One potato per serving
Campfire at the ember stage
Cooking time will vary with the size of the potato
Ingredients:
Select method and refer to instructions for ingredients.
Seasonings: Butter, salt, pepper, grated cheese, sour cream, Greek yogurt, skittled bacon, chopped chives and your personal favorite.
Method 1:
Wash each potato.
Poke each potato all over with a fork.
Bury the potatoes in the hot coals.
Allow to cook for 30 to 60 minutes or until soft inside when squeezed.
Cook’s Note: The skin of the potato may be charred and hard. It is therefore suggested that the cooked potato be cut lengthwise in half and the soft interior removed before seasoning with butter, salt and pepper. If you prefer, the seasonings can be placed directly in the halved potato and the potato then eaten out of the hard shell.
Method 2:
Wash each potato.
Poke each potato all over with a fork.
Smear each potato with 1 tablespoon of butter, then double wrap in tin foil.
Bury the potatoes in the hot coals.
Allow to cook for 30 to 60 minutes or until soft when squeezed.
Unwrap, cut in half lengthwise and serve with seasonings.
Method 3:
Wash each large baking potato.
Cut slices about an inch wide down the length of each potato. Be careful not to cut the slice all the way through. The cuts should be deep enough to allow the potatoes to open like an accordion.
Fry ½ slice of bacon for each slit in each potato until semi-crisp.

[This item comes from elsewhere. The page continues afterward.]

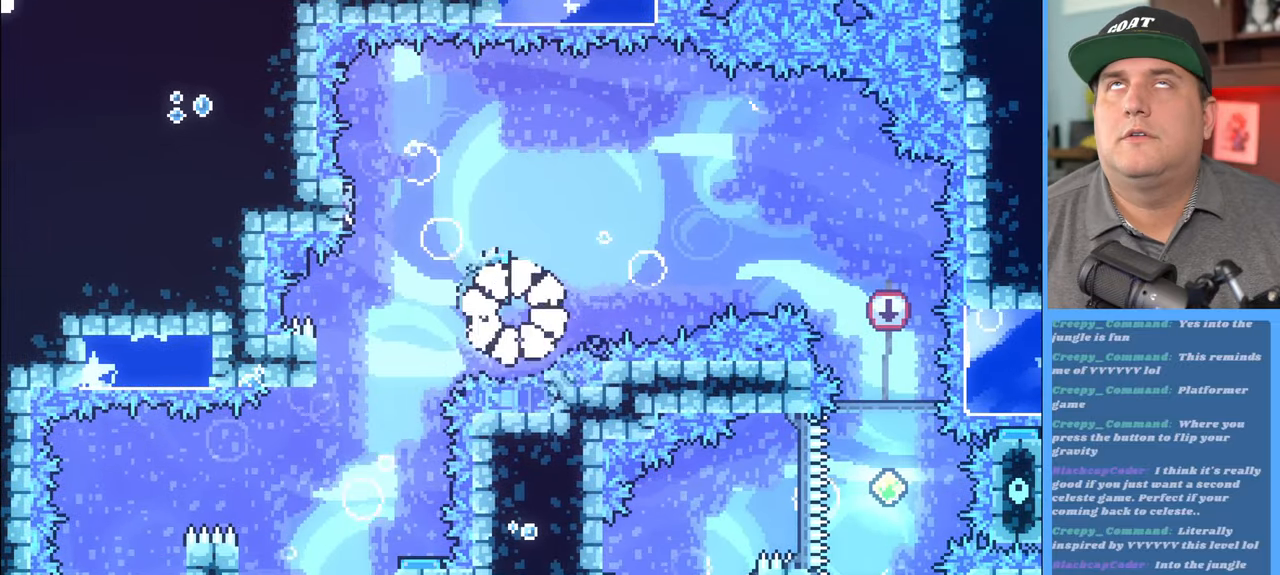
{"buttons": ["R2"], "left_stick": "center", "right_stick": "center", "events": [[450, "R2", "down"]]}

Thinly slice a sweet onion, one slice for each slit in each potato.
Prepare a thin pat of butter for each slit in each potato.
Place each potato on a piece of tin foil large enough to easily cover the entire potato.

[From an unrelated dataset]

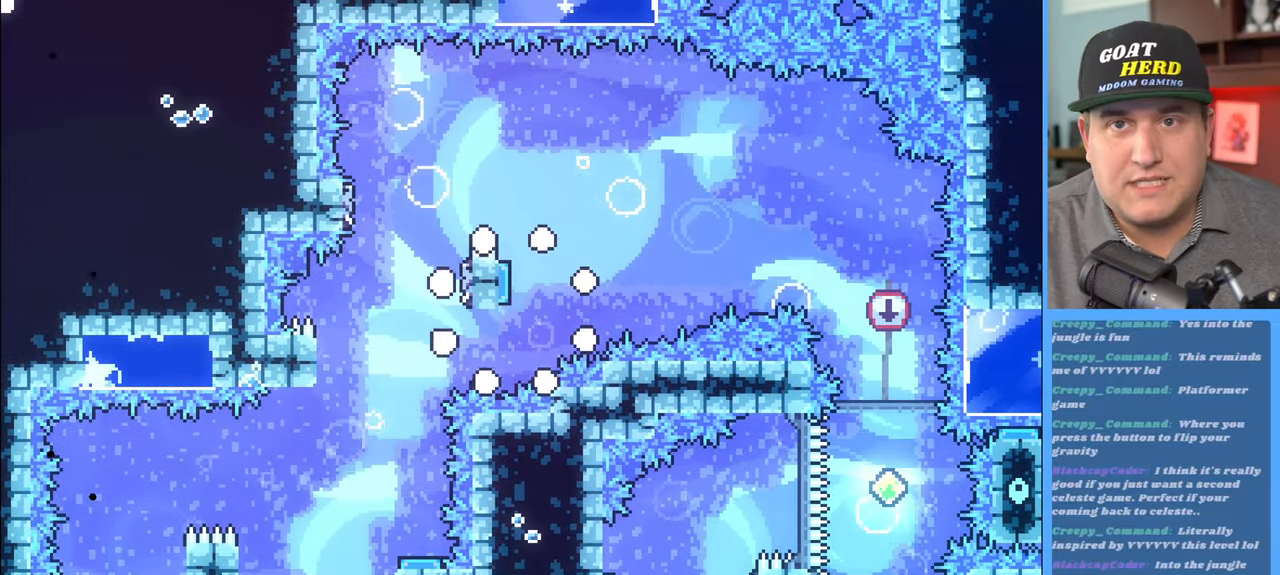
{"buttons": ["R2"], "left_stick": "center", "right_stick": "center", "events": []}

Place a slice of bacon, slice of onion and pat of butter in each cut in each potato.
Close the tin foil around the potato.
Make a well in the embers. Place potatoes in the well. Cover with a mound of embers.
Cook from 30 to 60 minutes. Potatoes are done when the interior is soft. Test by squeezing. Carefully remove from ashes, unwrap, slice lengthwise and serve with seasonings.
Cook’s Note: Extra potatoes are great the next morning, fried.
Historical Note: Tin foil was available as of 1877. Tin foil tends to leave food with a tinny taste. Therefore, to improve the final product, it is suggested that aluminum foil be substituted. There are some advantages to living now.